Am 9.3. 1902 wurde geheiratet. Die Hochzeitsreise war gleichzeitig
eine Konzertreise, Mahler stellte schnell klar, wie der Tagesablauf
auszusehen hatte und Alma gehorchte zunächst, konnte sich aber
nie damit abfinden, daß sie sich in allem Mahler unterordnen
mußte. Bruno Walter schreibt in einem Brief über die
ungewöhnliche Beziehung.
Brief Bruno Walters
Zwei Kinder wurden geboren: Maria-Anna "Putzi" (3.11. 1902
- 12.7. 1907) und Anna-Justine "Gucki" (15.6. 1904 - 3.6.
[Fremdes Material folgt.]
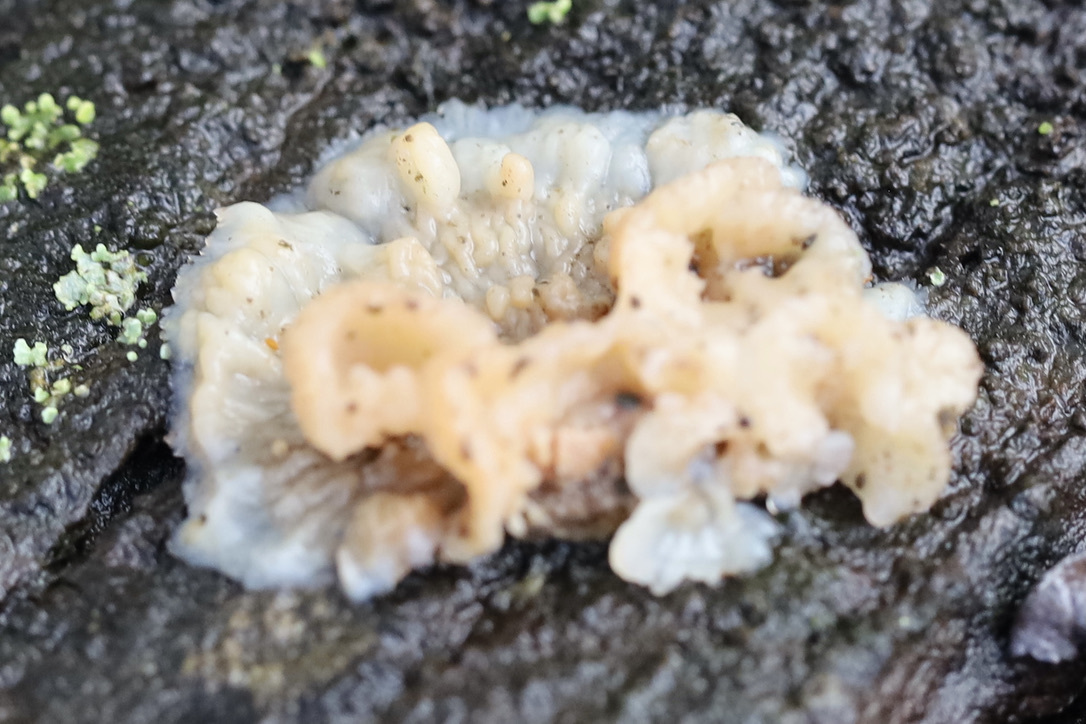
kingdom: Fungi
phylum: Basidiomycota
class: Agaricomycetes
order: Polyporales
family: Meruliaceae
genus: Phlebia
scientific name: Phlebia tremellosa
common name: Jelly rot
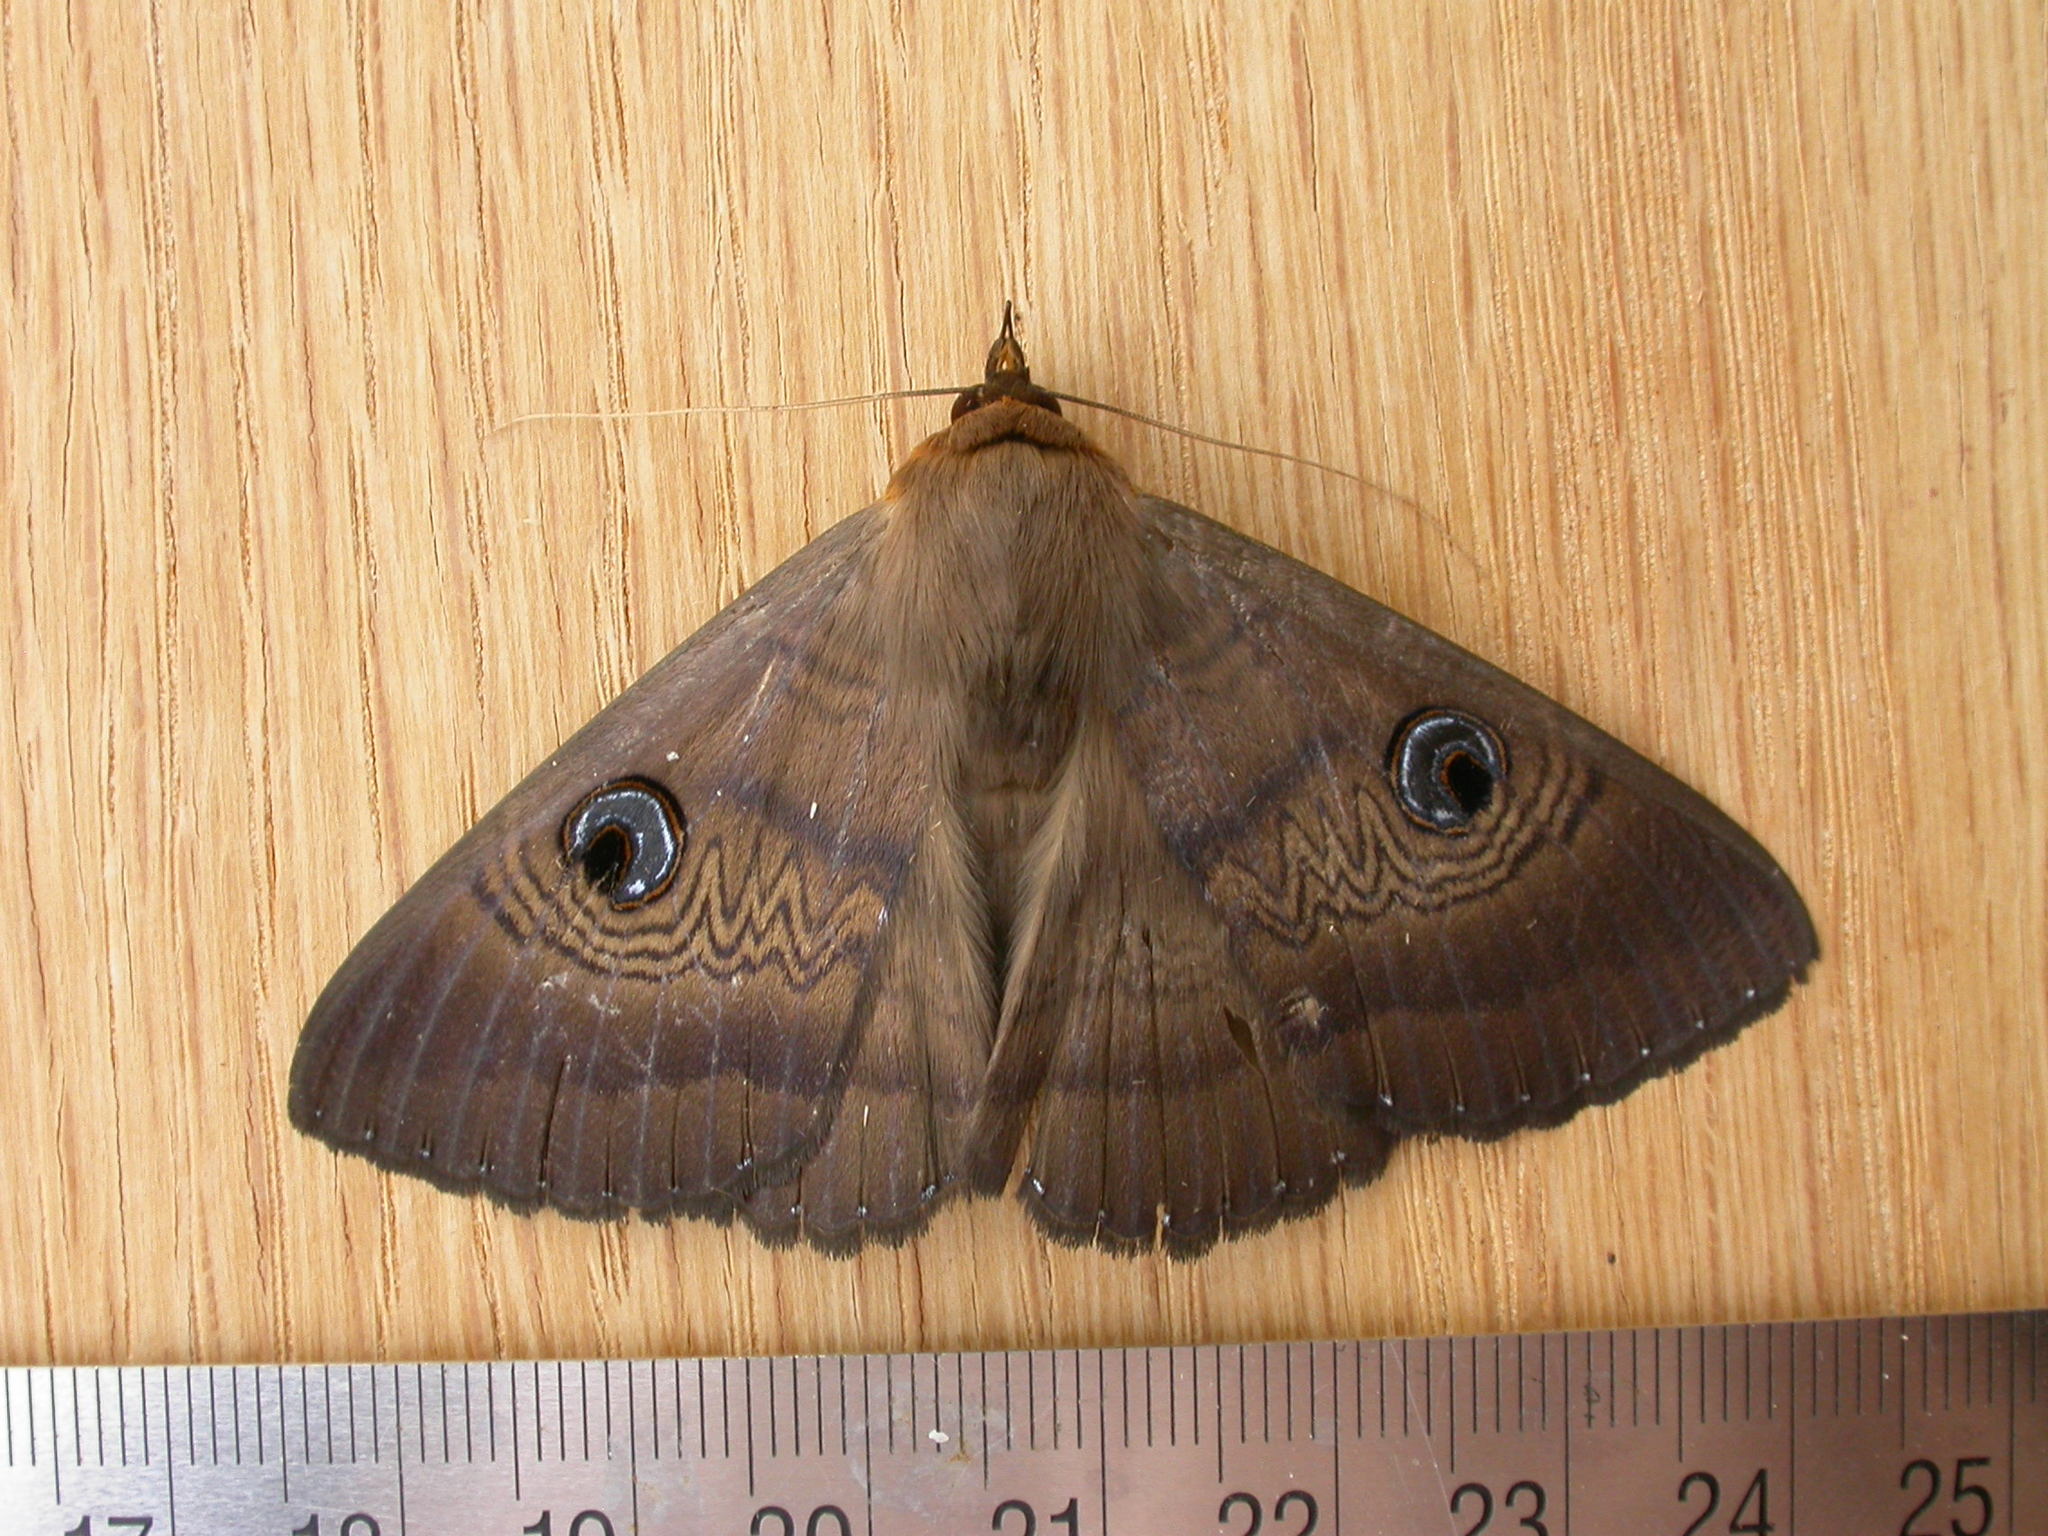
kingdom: Animalia
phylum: Arthropoda
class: Insecta
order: Lepidoptera
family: Erebidae
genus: Dasypodia
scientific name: Dasypodia selenophora
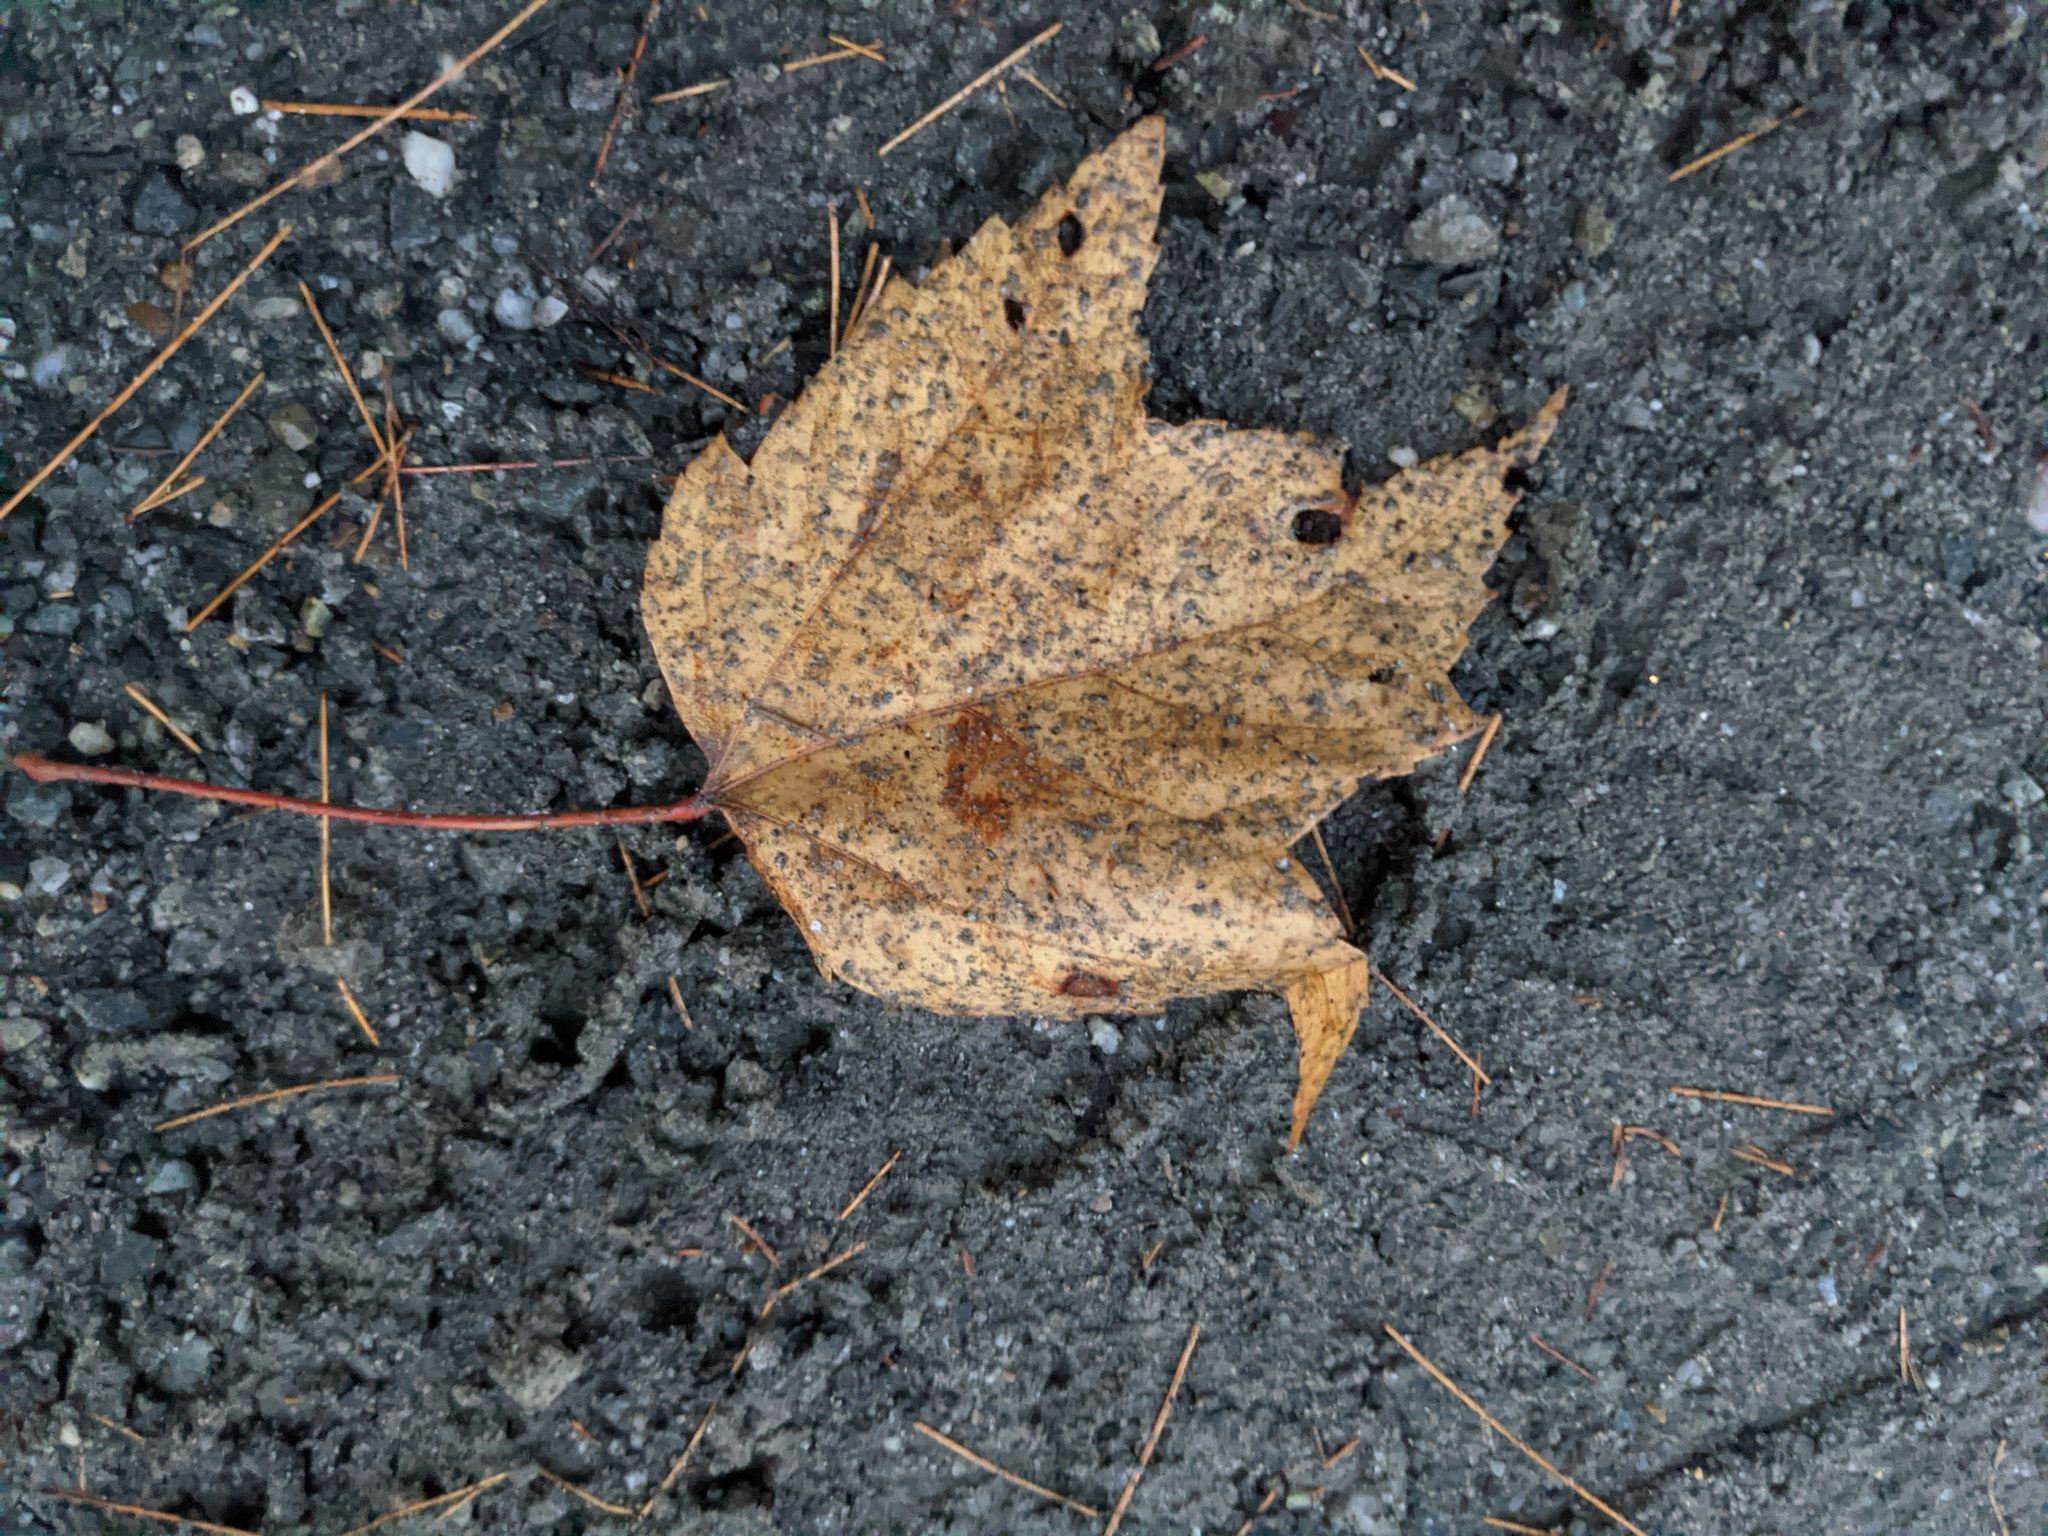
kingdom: Plantae
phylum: Tracheophyta
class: Magnoliopsida
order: Sapindales
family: Sapindaceae
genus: Acer
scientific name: Acer rubrum
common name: Red maple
1988). Maria war wohl das Lieblingskind Mahlers, starb allerdings
bereits mit fünf Jahren an der Diphtherie. Anna war, wie ihre
Mutter, später mehrere Male verheiratet u.a. mit Ernst Krenek
und dem Verleger Paul von Zsolnay. Sie wurde später Bildhauerin
und Malerin und starb am 3.6. 1988 in London.*
*später verheiratete mit Rupert Koller (1920-21), danach
mit Ernst Krenek (1924-26) danach mit Paul von Zsolnay
(1929)
Enkelin: Alma (5.3.1930)
Verhältnis Annas mit dem Schriftsteller René Fülöp-Miler,
gemeinsamer Selbstmordversuch 1931, Abtreibung
Verhältnis Annas mit Elias Canetti, 1933
_______________________________
Almas Interesse an Gustav Mahler legte sich schnell: sie konnte
mit seiner Musik nichts anfangen, litt unter seinem Judentum (dabei
war Gustav Mahler schon längst zum Katholizismus übergetreten),
war eifersüchtig auf Bruno Walter, dem Mahler offensichtlich
mehr Zeit schenkte als seiner Frau, außerdem gab es noch Eifersüchteleien
auf die Sängerinnen Anna
v. Mildenburg und Lucie Weidt - durchaus nicht unbegründet.
"Eben komme ich aus der Oper. Arrangierprobe!
Euryanthe! Nette Arrangierprobe! Gustav ließ aus seinem Glase
diese DIRNE trinken. Mir graust SO vor ihr, daß ich mich fürchte,
wenn er nach Hause kommt. Neckisch, lieblich, girrend wie ein junger
Mensch umhüpft ER die Mildenburg - die Weidt - Gott, wenn er
doch NIE mehr nach Hause käme! Nicht mehr mit ihm leben! Ich
kann kaum schreiben - so erregt bin ich."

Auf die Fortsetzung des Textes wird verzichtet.